*Source document*
British government interventions of this sort were not successful. In the automobile world, they went almost comically wrong. In the 1960s there was the almost inevitable response to competition, the creation of a large corporation, British Leyland, itself after 1974 directed by a National Enterprise Board (under the head of Reed International) and before then vaguely responsible to the Industrial Reorganization Corporation. However, tax again distorted affairs. It became sensible for British businesses to pay their people in ‘perks’, such as motor cars, and a standard, not very interesting range then appeared, which did not match Mercedes or BMW in engineering. To these, the Swedish Volvo offered serious competition, and since the British had a free-trade agreement with Sweden, offsetting the Common Market, Volvos took the top of the market. By 1980 three fifths of the motor cars sold in Britain were imported. Leyland’s management did not deal with the crisis as Arnold Weinstock had done with electricity, that is by cutting management costs and building reserves of cash. Instead, in 1972, they tried to negotiate with trade unions and craftsmen, and the Board refused to bring in outside advisers. The oil crisis of 1973, and then the inflation, brought a financial crisis, and the National Enterprise Board put in a large sum of money; Alan (Lord) Bullock recommended three levels of union co-responsibility (‘partnership’ in the German manner). But it was all pointless. Union troubles rose, to the point of ridiculousness, and by 1980 under a million British cars were produced, one third of them for export, whereas France had 3 million and Germany 3.5 million, between half and two thirds being exported (in Germany Volkswagen had faced a crisis, but Helmut Schmidt had refused to bail it out as Leyland had been bailed out). Japan had already entered the world market, taking a quarter of American sales, and even building factories in the United States.

*Information*
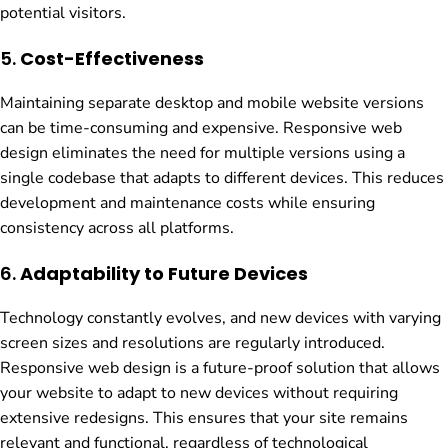
potential visitors.
5.
Cost-Effectiveness
Maintaining separate desktop and mobile website versions
can be time-consuming and expensive. Responsive web
design eliminates the need for multiple versions using a
single codebase that adapts to different devices. This reduces
development and maintenance costs while ensuring
consistency across all platforms.
6.
Adaptability to Future Devices
Technology constantly evolves, and new devices with varying
screen sizes and resolutions are regularly introduced.
Responsive web design is a future-proof solution that allows
your website to adapt to new devices without requiring
extensive redesigns. This ensures that your site remains
relevant and functional, regardless of technological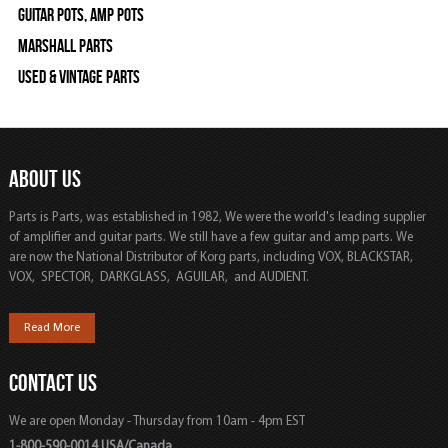
Guitar Pots, Amp Pots
Marshall Parts
Used & Vintage Parts
ABOUT US
Parts is Parts, was established in 1982, We were the world's leading supplier
of amplifier and guitar parts. We still have a few guitar and amp parts. We
are now the National Distributor of Korg parts, including VOX, BLACKSTAR,
VOX, SPECTOR, DARKGLASS, AGUILAR, and AUDIENT.
Read More
CONTACT US
We are open Monday - Thursday from 10am - 4pm EST
1-800-590-0014 USA/Canada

*Questions on the material*
[1] Name every car manufacturer mentioned in the passage on the British car industry.
[2] According to the passage on the British car industry, what share of the cars sold in Britain by 1980 were imported?
[3] Carry on the passage on the British car industry from its last sentence.

*Exercise responses*
[1] British Leyland, Mercedes, BMW, Volvo, Volkswagen

[2] Three fifths.

[3]
Intelligent people did not need statistics to learn about the decline of the country; they only needed to take the boat train to France. By this time, British problems seemed to be falling into a vicious circle, of inflation, of problems with the pound, of problems with the balance of payments, of problems regarding unions and management alike. In 1971 unemployment began to rise, reaching not far from one million, while at the same time inflation stood at 9 per cent - not what was supposed to happen. Heath saw the answer in three directions. After a few weeks of pretending that he would ‘free’ the market, he was soon (February 1972) into the business of subsidizing collapsing industries, and then imposing controls on wages and prices (November: the ‘U Turn’). But he would make up for this. First of all would be government spending. Then would come attempts to deal with the union problem, whether by agreement, or by law. Finally, there was ‘Europe’: the magic that had worked in France and Germany would work in England as well.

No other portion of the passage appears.